Thermodynamics of schafarzikite (FeSb2O\(_4\)) and tripuhyite (FeSbO\(_4\))

In this work, we investigated the thermodynamic properties of synthetic schafarzikite (FeSb₂O\(_4\)) and tripuhyite (FeSbO\(_4\)). Low-temperature heat capacity (\(C_p\)) was determined by relaxation calorimetry. From these data, third-law entropy was calculated as \(110.7\pm 1.3\) J mol\(^{-1}\)K\(^{-1}\) for tripuhyite and \(187.1\pm 2.2\) J mol\(^{-1}\) K\(^{-1}\) for schafarzikite.
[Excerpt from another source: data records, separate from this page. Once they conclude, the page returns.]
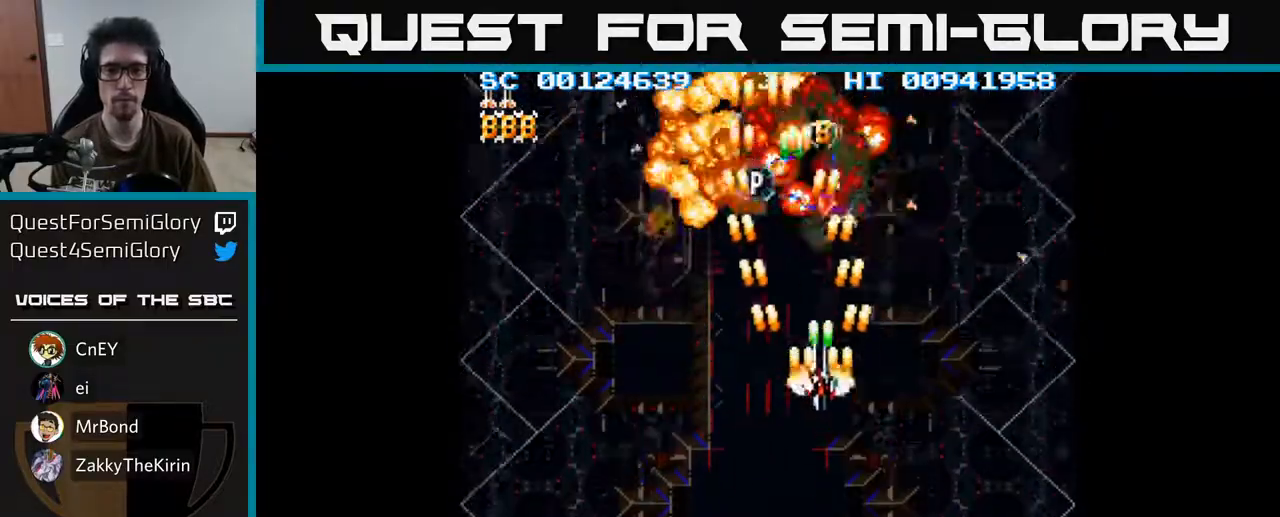
{"buttons": ["A"], "left_stick": "center", "right_stick": "center", "events": [[67, "DPAD_DOWN", "down"], [67, "DPAD_RIGHT", "up"], [83, "DPAD_DOWN", "up"], [117, "DPAD_LEFT", "down"], [350, "DPAD_LEFT", "up"]]}
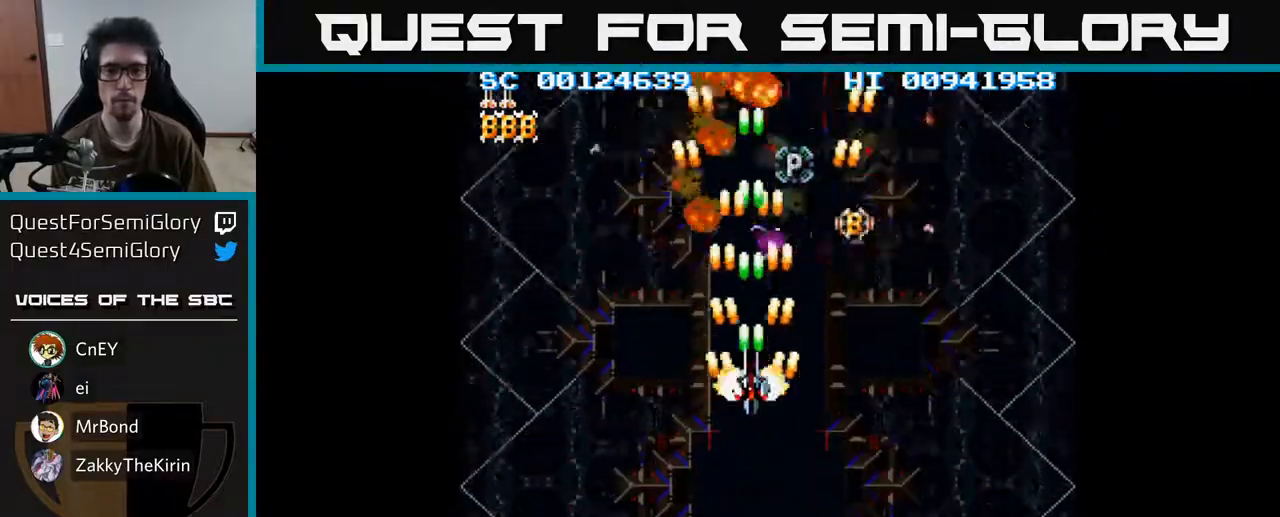
{"buttons": ["A", "DPAD_UP", "DPAD_RIGHT"], "left_stick": "center", "right_stick": "center", "events": [[50, "DPAD_RIGHT", "down"], [483, "DPAD_UP", "down"]]}
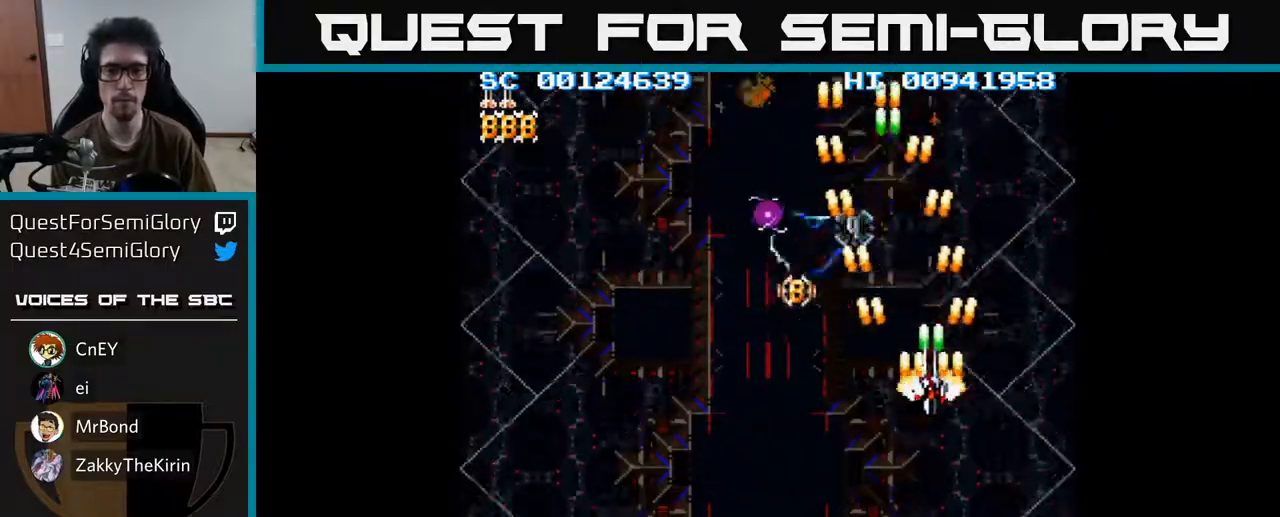
{"buttons": ["A", "DPAD_LEFT"], "left_stick": "center", "right_stick": "center", "events": [[17, "DPAD_RIGHT", "up"], [100, "DPAD_RIGHT", "down"], [167, "DPAD_RIGHT", "up"], [283, "DPAD_LEFT", "down"], [450, "DPAD_UP", "up"]]}
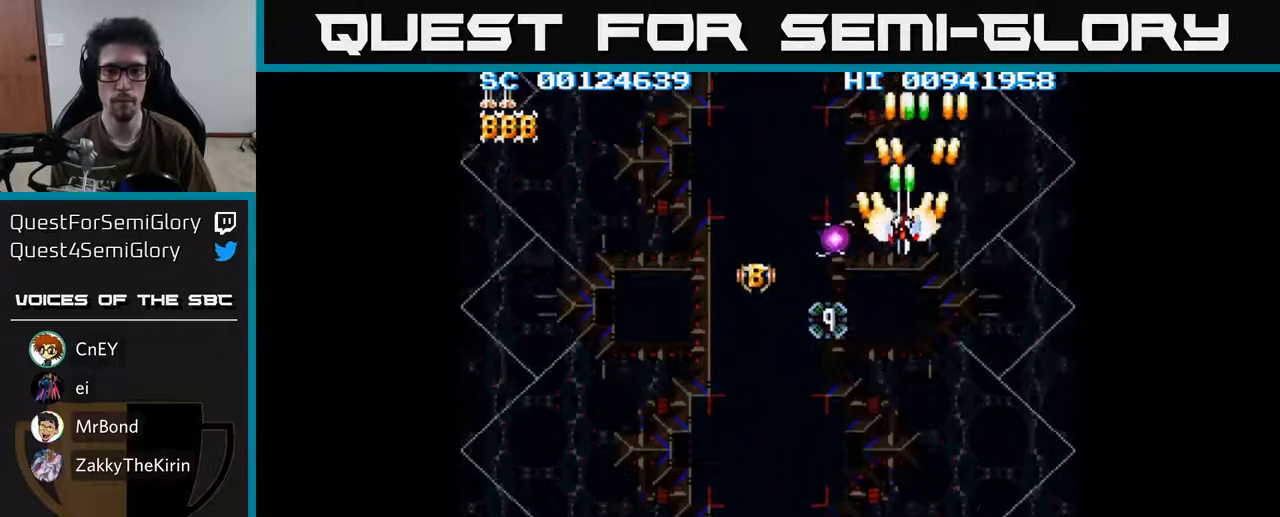
{"buttons": ["A", "DPAD_DOWN"], "left_stick": "center", "right_stick": "center", "events": [[67, "DPAD_DOWN", "down"], [100, "DPAD_LEFT", "up"], [200, "DPAD_RIGHT", "down"], [317, "DPAD_RIGHT", "up"]]}
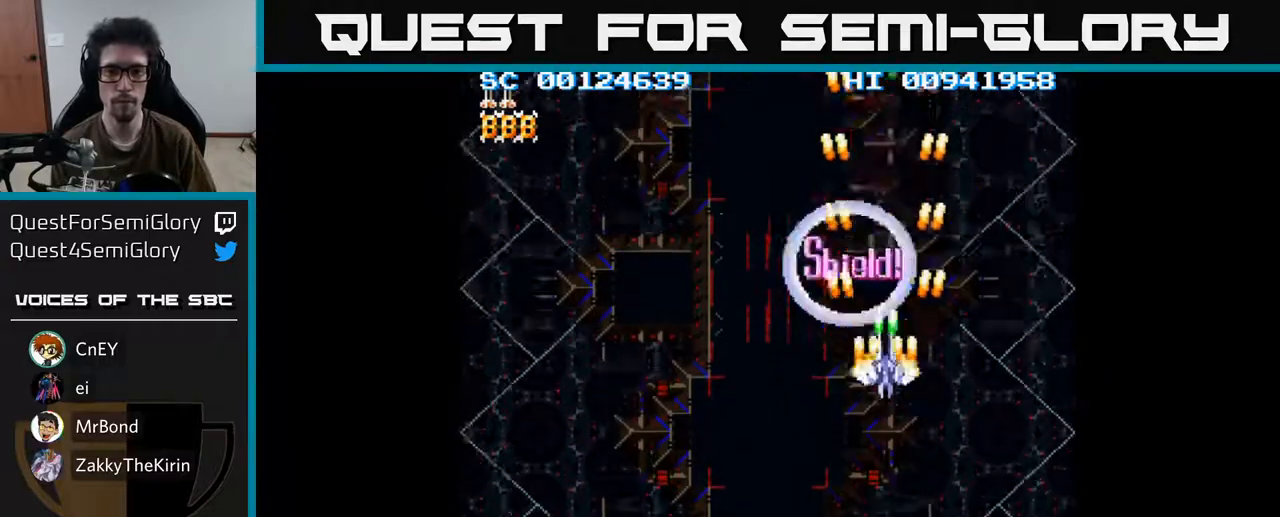
{"buttons": ["A", "DPAD_DOWN"], "left_stick": "center", "right_stick": "center", "events": [[117, "DPAD_LEFT", "down"], [450, "DPAD_LEFT", "up"]]}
Using previously published \(\Delta _fG^o\) values for both phases, we calculated their \(\Delta _fH^o\) as \(-947.8\pm 2.2\) for tripuhyite and \(-1061.2\pm 4.4\) for schafarzikite. The accuracy of the data sets was tested by entropy estimates and calculation of \(\Delta _fH^o\) from estimated lattice energies (via Kapustinskii equation). Measurements of \(C_p\) above \(T = 300\) K were augmented by extrapolation to \(T = 700\) K with the frequencies of acoustic and optic modes, using the Kieffer \(C_p\) model. A set of equilibrium constants (\(\log K\)) for tripuhyite, schafarzikite, and several related phases was calculated and presented in a format that can be employed in commonly used geochemical codes. Calculations suggest that tripuhyite has a stability field that extends over a wide range of pH-p\(\epsilon\) conditions at \(T = 298.15\) K. Schafarzikite and hydrothermal oxides of antimony (valentinite, kermesite, and senarmontite) can form by oxidative dissolution and remobilization of pre-existing stibnite ores.